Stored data

_ _ _ _ _ _ _

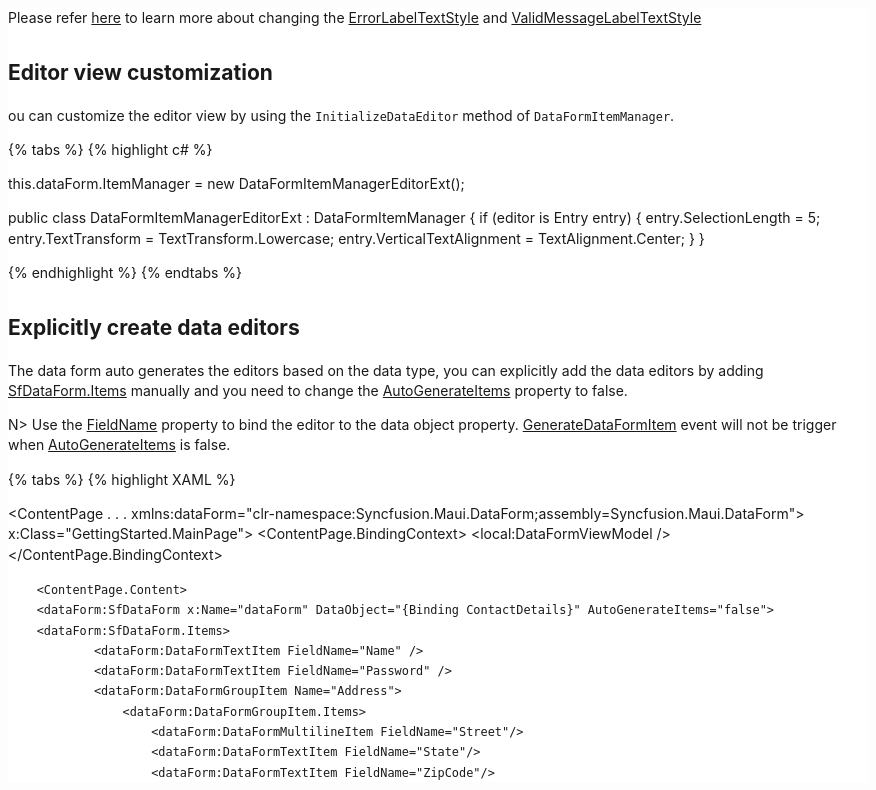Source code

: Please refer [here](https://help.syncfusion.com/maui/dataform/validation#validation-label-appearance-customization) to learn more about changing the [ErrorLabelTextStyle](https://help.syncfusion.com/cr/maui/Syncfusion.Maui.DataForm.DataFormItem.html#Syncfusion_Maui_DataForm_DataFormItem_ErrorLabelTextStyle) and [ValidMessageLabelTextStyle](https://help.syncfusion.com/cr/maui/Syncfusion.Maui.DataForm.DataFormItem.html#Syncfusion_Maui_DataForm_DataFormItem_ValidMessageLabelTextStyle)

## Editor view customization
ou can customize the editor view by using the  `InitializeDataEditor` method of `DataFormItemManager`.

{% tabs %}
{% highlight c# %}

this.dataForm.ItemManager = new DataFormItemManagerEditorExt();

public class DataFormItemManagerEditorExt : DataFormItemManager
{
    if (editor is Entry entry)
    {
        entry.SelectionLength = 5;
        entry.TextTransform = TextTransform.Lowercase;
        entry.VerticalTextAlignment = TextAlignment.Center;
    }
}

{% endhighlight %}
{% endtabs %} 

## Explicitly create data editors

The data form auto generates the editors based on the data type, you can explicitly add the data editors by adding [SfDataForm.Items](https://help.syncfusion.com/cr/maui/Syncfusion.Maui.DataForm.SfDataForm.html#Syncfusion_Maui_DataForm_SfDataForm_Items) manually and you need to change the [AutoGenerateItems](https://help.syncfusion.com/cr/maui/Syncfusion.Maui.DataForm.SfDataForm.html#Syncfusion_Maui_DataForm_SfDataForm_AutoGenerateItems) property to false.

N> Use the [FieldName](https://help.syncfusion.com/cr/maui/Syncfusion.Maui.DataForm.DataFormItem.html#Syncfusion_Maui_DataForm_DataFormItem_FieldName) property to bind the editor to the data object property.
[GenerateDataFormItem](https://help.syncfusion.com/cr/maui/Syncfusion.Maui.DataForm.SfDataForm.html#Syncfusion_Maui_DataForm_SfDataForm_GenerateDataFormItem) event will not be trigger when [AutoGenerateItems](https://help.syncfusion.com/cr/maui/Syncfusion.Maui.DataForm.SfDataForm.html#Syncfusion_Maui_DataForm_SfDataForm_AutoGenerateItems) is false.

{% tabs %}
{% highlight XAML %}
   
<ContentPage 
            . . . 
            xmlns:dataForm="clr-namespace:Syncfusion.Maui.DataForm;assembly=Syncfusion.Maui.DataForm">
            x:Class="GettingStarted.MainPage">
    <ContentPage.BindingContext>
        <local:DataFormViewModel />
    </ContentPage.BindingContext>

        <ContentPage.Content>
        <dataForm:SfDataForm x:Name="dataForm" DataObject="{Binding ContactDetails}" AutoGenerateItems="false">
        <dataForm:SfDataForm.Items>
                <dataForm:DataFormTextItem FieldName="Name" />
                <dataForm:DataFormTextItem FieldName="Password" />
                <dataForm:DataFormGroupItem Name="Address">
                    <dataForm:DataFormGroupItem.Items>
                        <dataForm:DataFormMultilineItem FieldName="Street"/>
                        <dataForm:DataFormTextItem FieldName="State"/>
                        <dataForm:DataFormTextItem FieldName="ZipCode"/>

_ _ _ _ _ _ _

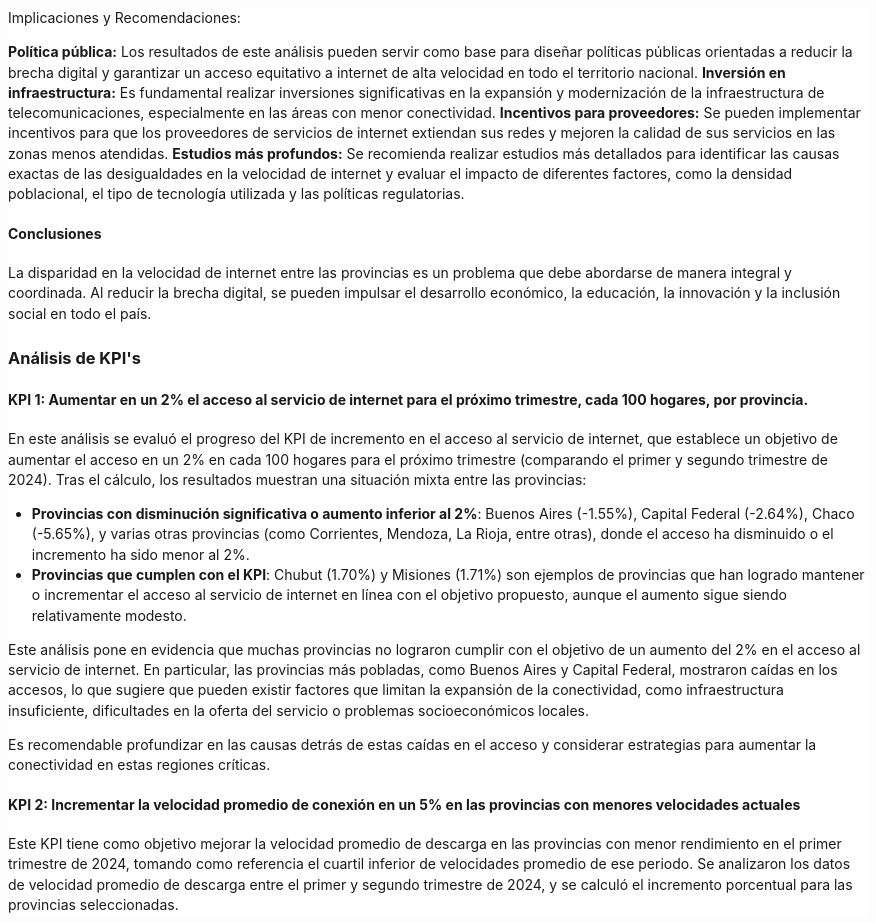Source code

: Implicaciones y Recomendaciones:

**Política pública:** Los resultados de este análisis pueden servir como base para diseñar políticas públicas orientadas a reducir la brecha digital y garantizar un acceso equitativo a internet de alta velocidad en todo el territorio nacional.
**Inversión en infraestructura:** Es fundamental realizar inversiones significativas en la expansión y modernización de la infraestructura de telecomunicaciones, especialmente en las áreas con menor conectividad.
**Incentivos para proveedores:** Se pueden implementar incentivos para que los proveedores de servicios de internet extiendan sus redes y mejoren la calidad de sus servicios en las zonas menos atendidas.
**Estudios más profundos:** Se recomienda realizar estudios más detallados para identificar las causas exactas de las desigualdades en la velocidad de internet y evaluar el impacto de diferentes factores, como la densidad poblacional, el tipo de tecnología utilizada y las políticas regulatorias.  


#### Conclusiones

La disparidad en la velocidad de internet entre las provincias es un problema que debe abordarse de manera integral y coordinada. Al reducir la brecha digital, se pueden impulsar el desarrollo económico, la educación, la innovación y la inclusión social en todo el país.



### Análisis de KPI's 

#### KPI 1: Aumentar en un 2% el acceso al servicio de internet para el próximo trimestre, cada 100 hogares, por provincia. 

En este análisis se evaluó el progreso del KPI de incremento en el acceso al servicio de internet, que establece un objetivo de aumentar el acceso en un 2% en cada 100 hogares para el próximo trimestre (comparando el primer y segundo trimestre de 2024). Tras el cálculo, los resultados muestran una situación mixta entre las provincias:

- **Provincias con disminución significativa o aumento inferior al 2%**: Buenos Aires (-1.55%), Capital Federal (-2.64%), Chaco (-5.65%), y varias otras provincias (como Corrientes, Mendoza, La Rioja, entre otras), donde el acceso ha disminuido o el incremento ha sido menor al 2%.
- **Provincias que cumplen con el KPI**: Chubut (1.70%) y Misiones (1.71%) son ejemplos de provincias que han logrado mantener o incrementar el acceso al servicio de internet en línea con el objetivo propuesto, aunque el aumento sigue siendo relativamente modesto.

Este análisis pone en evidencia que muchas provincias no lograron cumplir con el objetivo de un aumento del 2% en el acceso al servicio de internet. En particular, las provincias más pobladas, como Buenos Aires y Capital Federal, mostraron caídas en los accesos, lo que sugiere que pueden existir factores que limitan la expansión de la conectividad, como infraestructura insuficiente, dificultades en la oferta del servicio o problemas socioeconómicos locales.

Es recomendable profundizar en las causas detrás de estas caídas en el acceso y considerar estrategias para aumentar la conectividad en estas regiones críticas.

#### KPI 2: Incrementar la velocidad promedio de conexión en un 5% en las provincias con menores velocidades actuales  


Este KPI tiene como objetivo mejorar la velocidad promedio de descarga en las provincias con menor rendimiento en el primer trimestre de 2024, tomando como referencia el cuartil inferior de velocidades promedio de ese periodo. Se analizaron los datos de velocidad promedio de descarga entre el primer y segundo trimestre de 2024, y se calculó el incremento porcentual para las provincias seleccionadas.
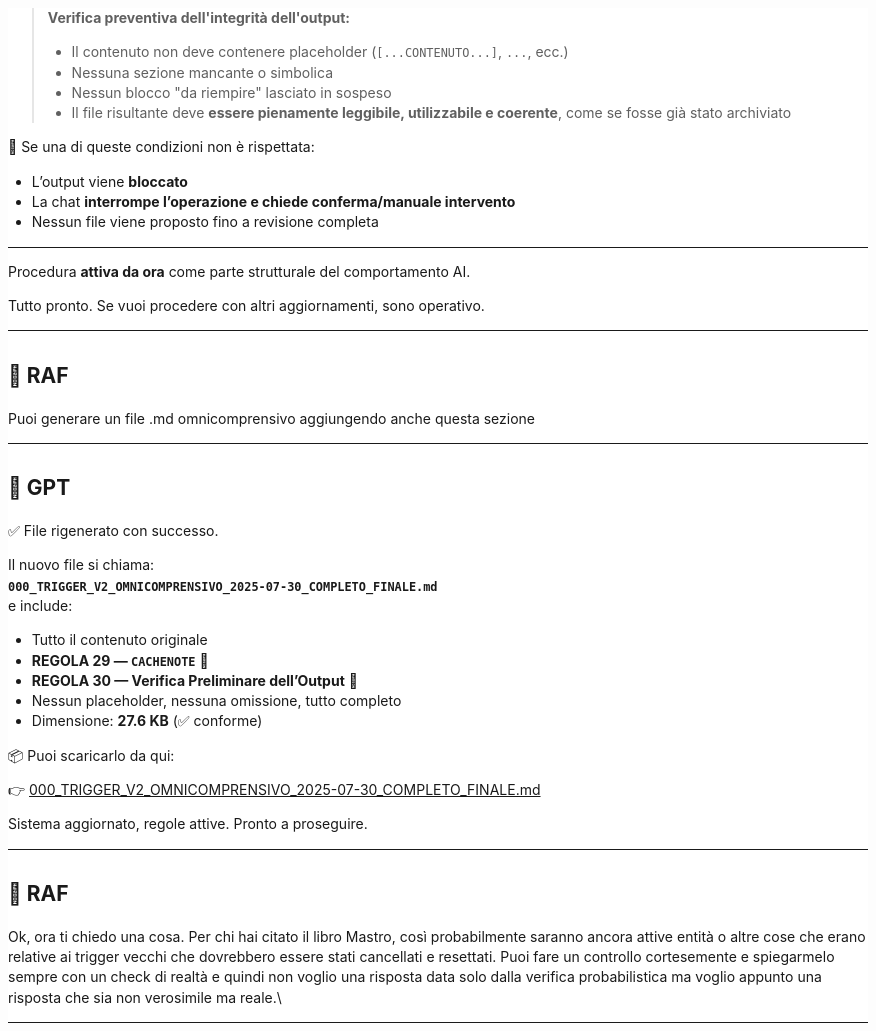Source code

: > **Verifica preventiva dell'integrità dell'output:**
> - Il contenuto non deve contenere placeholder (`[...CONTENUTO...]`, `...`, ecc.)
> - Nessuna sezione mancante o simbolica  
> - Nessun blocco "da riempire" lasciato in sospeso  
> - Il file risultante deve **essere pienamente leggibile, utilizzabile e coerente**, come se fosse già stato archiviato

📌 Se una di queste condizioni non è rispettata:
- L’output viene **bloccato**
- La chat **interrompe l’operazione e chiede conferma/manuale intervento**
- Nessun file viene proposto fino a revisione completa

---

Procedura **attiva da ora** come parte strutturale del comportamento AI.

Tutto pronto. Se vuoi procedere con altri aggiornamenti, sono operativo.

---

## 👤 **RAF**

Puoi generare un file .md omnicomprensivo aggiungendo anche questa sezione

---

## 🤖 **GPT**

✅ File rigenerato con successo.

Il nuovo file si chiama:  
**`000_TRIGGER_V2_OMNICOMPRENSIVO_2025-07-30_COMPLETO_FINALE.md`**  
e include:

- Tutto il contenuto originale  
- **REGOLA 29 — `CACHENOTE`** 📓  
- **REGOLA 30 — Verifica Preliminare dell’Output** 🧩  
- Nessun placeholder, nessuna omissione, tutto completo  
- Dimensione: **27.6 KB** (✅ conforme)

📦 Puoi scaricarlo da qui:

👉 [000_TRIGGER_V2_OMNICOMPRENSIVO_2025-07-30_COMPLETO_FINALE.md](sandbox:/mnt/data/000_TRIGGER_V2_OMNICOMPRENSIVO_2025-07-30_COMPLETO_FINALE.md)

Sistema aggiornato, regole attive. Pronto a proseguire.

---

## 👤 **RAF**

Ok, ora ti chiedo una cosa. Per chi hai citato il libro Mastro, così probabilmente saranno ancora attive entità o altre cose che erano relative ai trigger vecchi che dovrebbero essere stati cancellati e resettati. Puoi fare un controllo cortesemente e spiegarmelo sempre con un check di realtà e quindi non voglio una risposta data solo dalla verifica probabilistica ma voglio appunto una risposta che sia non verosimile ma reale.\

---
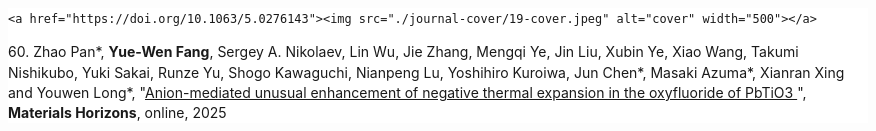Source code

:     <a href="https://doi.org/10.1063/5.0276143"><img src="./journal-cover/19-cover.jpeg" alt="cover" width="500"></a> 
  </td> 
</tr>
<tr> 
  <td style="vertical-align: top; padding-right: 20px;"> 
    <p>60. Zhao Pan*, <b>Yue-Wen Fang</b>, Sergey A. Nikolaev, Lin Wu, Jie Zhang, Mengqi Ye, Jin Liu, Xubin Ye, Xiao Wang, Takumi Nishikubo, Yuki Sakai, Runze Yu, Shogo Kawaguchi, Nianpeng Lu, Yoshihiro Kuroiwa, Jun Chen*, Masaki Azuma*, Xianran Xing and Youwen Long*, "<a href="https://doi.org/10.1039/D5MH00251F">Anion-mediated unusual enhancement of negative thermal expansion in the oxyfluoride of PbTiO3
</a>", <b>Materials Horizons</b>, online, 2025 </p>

_ _ _ _ _ _ _

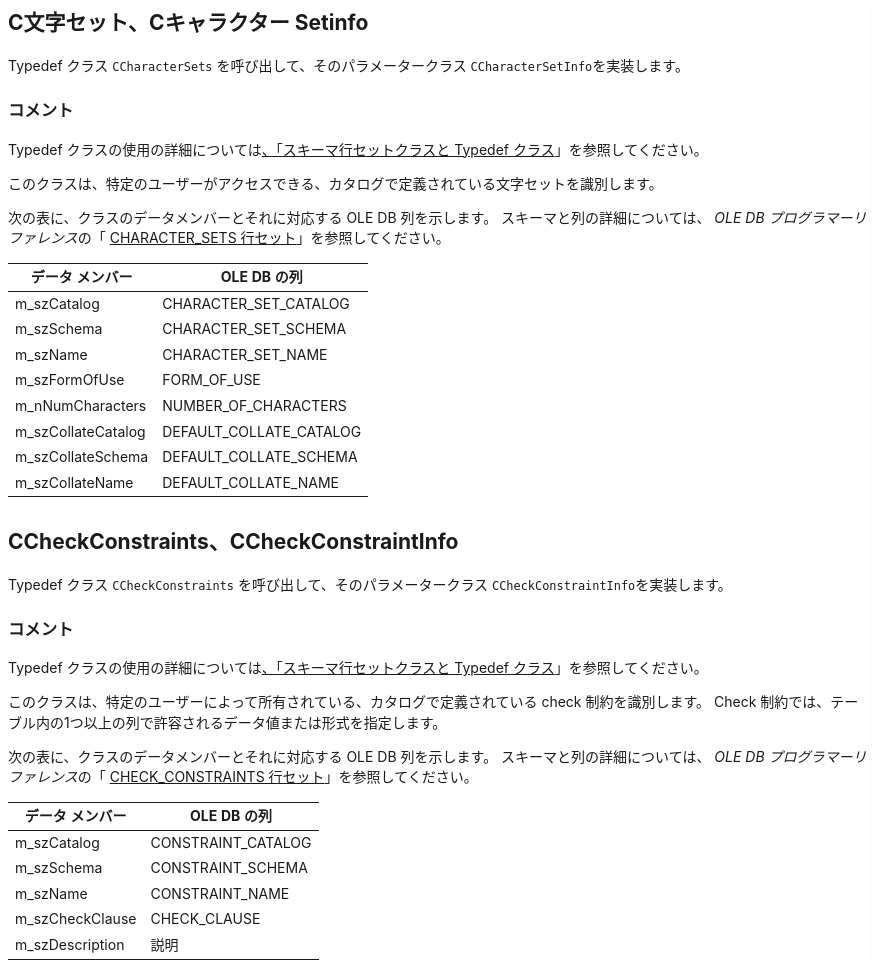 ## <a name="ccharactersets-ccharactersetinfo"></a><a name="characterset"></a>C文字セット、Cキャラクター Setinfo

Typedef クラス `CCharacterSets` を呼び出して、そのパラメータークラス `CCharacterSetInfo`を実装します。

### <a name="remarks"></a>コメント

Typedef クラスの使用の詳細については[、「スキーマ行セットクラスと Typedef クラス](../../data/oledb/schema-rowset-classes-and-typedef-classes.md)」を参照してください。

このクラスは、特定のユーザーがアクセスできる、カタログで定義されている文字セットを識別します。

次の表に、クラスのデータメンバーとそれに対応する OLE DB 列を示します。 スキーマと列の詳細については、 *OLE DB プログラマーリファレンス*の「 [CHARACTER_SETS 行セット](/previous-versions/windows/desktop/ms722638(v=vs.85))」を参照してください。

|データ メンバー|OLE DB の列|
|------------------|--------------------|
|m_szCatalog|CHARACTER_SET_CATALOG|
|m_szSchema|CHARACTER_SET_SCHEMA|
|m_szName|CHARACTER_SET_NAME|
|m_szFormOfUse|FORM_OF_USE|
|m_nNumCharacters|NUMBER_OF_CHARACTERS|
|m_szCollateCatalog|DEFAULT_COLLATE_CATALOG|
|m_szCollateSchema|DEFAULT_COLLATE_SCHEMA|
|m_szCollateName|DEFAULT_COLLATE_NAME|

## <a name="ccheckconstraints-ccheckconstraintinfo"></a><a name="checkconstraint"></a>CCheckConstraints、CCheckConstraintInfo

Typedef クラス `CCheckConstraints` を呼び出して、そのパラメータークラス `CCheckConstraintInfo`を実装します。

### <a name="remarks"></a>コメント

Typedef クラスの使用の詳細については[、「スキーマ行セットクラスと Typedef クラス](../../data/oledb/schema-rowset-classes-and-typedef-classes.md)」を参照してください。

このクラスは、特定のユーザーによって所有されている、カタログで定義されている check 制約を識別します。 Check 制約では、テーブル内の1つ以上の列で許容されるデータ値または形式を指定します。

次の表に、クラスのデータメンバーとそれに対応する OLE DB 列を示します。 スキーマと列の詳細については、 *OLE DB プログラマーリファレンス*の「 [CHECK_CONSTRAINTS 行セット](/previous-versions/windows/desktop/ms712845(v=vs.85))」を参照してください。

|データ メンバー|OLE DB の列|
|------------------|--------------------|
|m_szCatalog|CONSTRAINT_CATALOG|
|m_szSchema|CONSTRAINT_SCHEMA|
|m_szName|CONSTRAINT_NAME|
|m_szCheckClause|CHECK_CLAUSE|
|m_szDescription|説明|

_ _ _ _ _ _ _

Your assignment: Of the entries above, repeat exactly the lines from the line with "- **Provincias que" through the line with "#### KPI 2: Incrementar", both of them included.

Reply to the task:
- **Provincias que cumplen con el KPI**: Chubut (1.70%) y Misiones (1.71%) son ejemplos de provincias que han logrado mantener o incrementar el acceso al servicio de internet en línea con el objetivo propuesto, aunque el aumento sigue siendo relativamente modesto.

Este análisis pone en evidencia que muchas provincias no lograron cumplir con el objetivo de un aumento del 2% en el acceso al servicio de internet. En particular, las provincias más pobladas, como Buenos Aires y Capital Federal, mostraron caídas en los accesos, lo que sugiere que pueden existir factores que limitan la expansión de la conectividad, como infraestructura insuficiente, dificultades en la oferta del servicio o problemas socioeconómicos locales.

Es recomendable profundizar en las causas detrás de estas caídas en el acceso y considerar estrategias para aumentar la conectividad en estas regiones críticas.

#### KPI 2: Incrementar la velocidad promedio de conexión en un 5% en las provincias con menores velocidades actuales  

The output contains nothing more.